Глядя на разные споры, разгоревшиеся в последнее время, вспомнила поучительный эпизод из истории белой эмиграции. 

Как известно, во время ВМВ эмиграция раскололась: одни поддержали СССР, другие Германию, третьи предпочли отсидеться в стороне. Каждая из этих трех больших позиций тоже разделялась внутри себя; везде встречались и радикальные сценарии уровня "сотрудничать с советской разведкой" / "работать переводчиком в Вермахте" / "уехать в Австралию". 

Но вот война закончилась, и первая группа – поддержавшие СССР – оказались перед проблемой: а во что теперь эту поддержку трансформировать? 
Деникин, например, говорил, что желание военной победы СССР это одно, а примирение с большевистским правительством – совсем другое ("защита России + борьба с большевизмом," да)

Но далеко не все рассуждали как Деникин. Весной 1945 в Париже группа видных эмигрантов пришла на прием в советское посольство. Это был обычный прием, с фуршетом и тостами, – но он вызвал невероятное негодование, почти историку среди эмигрантов по всему миру. 

(Набоков, например, написал открытое письмо, где ругался последними словами).

Откуда такая реакция? Во-первых, сам по себе визит лидеров эмиграции в советское посольство выглядел как акт признания большевистского правительства. 

Во-вторых, важно было, кто именно явился на прием – а среди них был сам Василий Маклаков.

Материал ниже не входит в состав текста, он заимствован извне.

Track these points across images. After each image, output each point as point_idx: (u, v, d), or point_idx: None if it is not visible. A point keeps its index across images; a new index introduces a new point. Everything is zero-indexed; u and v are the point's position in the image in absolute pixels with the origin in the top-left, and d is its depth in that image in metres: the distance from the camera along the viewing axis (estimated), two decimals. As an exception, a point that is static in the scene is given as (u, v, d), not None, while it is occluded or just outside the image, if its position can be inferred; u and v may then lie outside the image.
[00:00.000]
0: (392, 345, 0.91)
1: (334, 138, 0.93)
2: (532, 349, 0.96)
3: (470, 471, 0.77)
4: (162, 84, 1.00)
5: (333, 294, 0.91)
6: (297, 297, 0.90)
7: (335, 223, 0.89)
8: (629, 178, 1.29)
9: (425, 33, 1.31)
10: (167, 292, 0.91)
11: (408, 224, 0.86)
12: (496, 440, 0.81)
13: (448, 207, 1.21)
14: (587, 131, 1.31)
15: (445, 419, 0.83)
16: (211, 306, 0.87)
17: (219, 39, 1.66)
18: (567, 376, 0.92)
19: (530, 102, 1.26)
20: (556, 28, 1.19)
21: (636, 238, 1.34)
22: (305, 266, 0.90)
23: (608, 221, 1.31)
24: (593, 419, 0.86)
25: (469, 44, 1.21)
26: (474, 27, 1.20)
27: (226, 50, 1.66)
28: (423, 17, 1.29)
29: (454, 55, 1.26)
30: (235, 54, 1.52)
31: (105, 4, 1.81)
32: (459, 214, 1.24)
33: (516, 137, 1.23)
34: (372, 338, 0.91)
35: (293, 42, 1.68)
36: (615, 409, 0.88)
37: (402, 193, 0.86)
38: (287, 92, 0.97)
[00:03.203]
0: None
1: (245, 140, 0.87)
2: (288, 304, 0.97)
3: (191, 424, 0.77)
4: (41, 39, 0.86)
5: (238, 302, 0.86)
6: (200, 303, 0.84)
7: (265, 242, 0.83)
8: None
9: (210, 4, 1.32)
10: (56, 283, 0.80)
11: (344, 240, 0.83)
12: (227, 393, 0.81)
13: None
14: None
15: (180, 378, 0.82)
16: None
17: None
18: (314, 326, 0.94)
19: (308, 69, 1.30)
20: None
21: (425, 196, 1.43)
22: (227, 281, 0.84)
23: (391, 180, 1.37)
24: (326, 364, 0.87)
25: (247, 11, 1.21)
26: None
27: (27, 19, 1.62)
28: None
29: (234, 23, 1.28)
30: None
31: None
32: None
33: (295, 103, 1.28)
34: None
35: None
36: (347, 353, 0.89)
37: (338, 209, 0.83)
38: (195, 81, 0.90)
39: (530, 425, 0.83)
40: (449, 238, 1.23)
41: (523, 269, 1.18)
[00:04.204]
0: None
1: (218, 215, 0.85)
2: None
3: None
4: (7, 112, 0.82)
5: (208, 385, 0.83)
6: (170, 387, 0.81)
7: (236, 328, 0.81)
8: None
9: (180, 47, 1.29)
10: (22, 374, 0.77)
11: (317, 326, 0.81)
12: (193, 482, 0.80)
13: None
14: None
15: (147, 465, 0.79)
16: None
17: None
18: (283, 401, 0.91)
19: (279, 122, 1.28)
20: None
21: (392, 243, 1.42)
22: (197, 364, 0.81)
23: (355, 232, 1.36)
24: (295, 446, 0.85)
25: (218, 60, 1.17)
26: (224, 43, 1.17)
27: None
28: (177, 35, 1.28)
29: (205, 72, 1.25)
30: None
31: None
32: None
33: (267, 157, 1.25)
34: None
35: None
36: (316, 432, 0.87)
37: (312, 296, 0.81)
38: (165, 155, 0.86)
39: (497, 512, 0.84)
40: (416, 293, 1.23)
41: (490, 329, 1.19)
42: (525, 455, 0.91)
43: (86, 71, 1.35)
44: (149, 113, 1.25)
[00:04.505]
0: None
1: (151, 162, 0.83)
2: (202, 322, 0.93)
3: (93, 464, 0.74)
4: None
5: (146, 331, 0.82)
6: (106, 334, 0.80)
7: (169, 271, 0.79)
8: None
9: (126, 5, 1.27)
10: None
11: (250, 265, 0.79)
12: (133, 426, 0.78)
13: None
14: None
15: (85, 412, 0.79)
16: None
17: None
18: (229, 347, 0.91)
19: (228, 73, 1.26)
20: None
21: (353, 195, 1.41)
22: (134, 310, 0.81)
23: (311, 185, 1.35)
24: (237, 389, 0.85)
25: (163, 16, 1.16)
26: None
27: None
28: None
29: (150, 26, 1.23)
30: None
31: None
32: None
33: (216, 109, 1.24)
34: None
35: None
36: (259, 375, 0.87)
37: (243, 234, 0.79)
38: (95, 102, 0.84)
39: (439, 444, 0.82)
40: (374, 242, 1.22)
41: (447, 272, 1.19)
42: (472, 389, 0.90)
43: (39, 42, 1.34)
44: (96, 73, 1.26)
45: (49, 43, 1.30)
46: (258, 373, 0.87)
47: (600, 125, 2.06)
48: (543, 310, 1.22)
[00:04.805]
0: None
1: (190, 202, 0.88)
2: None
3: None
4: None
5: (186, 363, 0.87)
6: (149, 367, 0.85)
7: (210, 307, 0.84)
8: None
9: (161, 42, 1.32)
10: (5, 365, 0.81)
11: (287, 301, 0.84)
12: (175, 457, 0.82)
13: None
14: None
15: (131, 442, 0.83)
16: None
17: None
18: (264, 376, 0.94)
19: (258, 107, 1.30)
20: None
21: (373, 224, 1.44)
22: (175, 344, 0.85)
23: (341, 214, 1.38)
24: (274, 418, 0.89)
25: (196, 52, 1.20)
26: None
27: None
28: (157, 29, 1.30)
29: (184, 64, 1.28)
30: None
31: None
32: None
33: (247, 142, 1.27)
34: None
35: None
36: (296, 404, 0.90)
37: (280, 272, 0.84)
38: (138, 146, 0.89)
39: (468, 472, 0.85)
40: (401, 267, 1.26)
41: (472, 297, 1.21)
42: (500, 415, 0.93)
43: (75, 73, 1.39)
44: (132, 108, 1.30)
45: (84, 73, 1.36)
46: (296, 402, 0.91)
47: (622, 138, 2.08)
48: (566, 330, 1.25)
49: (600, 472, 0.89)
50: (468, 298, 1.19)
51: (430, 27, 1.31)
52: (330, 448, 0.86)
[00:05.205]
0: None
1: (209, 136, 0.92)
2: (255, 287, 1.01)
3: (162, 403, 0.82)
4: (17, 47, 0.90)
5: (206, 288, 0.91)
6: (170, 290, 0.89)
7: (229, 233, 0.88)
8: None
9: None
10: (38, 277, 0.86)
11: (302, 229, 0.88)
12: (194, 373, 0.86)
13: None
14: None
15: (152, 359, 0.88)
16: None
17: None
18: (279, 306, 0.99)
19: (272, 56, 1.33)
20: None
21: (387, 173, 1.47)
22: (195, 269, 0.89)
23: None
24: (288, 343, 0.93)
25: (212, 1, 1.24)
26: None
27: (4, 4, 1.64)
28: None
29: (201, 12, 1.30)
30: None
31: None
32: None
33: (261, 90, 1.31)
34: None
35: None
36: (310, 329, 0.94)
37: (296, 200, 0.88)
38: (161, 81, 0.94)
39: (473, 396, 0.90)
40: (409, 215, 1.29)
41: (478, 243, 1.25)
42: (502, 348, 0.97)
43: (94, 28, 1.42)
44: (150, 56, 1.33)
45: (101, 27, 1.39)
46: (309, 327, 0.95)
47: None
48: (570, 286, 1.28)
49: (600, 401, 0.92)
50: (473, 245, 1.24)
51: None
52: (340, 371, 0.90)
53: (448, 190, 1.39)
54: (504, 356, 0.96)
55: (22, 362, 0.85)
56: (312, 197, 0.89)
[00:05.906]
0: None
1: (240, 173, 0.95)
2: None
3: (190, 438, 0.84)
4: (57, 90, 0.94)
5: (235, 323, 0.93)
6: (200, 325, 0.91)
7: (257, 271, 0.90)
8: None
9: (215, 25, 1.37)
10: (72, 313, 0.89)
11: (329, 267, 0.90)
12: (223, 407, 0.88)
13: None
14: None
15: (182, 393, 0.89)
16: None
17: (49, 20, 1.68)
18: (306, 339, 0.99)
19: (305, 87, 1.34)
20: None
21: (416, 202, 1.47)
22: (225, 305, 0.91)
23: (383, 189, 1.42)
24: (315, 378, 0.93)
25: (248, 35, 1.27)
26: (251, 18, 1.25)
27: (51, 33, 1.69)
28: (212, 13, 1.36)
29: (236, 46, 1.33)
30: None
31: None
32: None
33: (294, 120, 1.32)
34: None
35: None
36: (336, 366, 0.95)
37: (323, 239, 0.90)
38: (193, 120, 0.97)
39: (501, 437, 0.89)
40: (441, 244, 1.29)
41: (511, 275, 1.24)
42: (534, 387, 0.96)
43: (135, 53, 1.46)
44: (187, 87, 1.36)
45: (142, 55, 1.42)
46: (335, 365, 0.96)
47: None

Маклаков! "Присяжный защитник" эмиграции, тот, кто с 1920 г. боролся за интересы эмигрантов, отстаивал их перед разными правительствами и международным сообществом, занимался документами, визами, деньгами, школами. 
(Напомните мне написать про деньги эмиграции, это очень интересная тема). 

До революции Маклаков работал адвокатом, и, например, успешно отбил обвиняемого по знаменитому антисемитскому "делу Бейлиса". 

И вот такой человек, общепризнанный авторитет с безупречной репутаций – и на завтраке "а ля фуршет" в советском посольстве. 

Другие лидеры эмиграции – в частности, писатель Марк Алданов – потребовали у Маклакова объяснений. Тот сослался на довольно понятные весной 1945 эмоциональные соображения: что тем, кто не пережил оккупацию лично, тяжело понять, откуда выросла симпатия к СССР, что те, кто "не переживал с нами поведения наших русских германофилов, холопства перед Гитлером и Германией, антисемитских воплей, которых мы в старой России не слыхивали", чрезмерно увлеклись радикализмом, и что СССР изменился во время войны и будет меняться дальше. 

Однако прошло еще несколько месяцев, и Маклаков публично свое мнение изменил. 
Во-первых, стало известно, как арестовывают и сажают белоэмигратов, оказавшихся в руках Красной армии. Во-вторых, стало понятно, что сталинский режим и не думает смягчаться, а, наоборот, после войны спешно закручивает гайки.

Увидев все это, Маклаков выступил и обозначил, наконец, в чем проблема. Явившись в советское посольство, эмиграция показала, что готова к компромиссу – впервые с 1920 года. Что она готова примириться с новой реальностью, если советское правительство сумеет измениться и уступить, хотя бы в базовых и очевидных после ВМВ вещах (Маклаков в первую очередь пишет о соблюдении прав человека).

Однако теперь стало понятно, что советское правительство готово только к одному формату отношений: к безоговорочной капитуляции. Когда эмиграция придет, примет советский режим целиком и полностью, откажется от всех своих принципов – тогда их милостиво наделят советскими паспортами. 

И вот компромисс для Маклакова был приемлем, а капитуляция – нет.

После этого заявления советское правительство резко к Маклакову охладело, а в эмигрантском сообществе инцидент посчитали исчерпанным.

К чему я это? К тому, что переговоры между далекими друг от друга сторонами часто идут по линиям "компромисс или капитуляция", и всегда полезно понимать, чего же именно от вас ждут.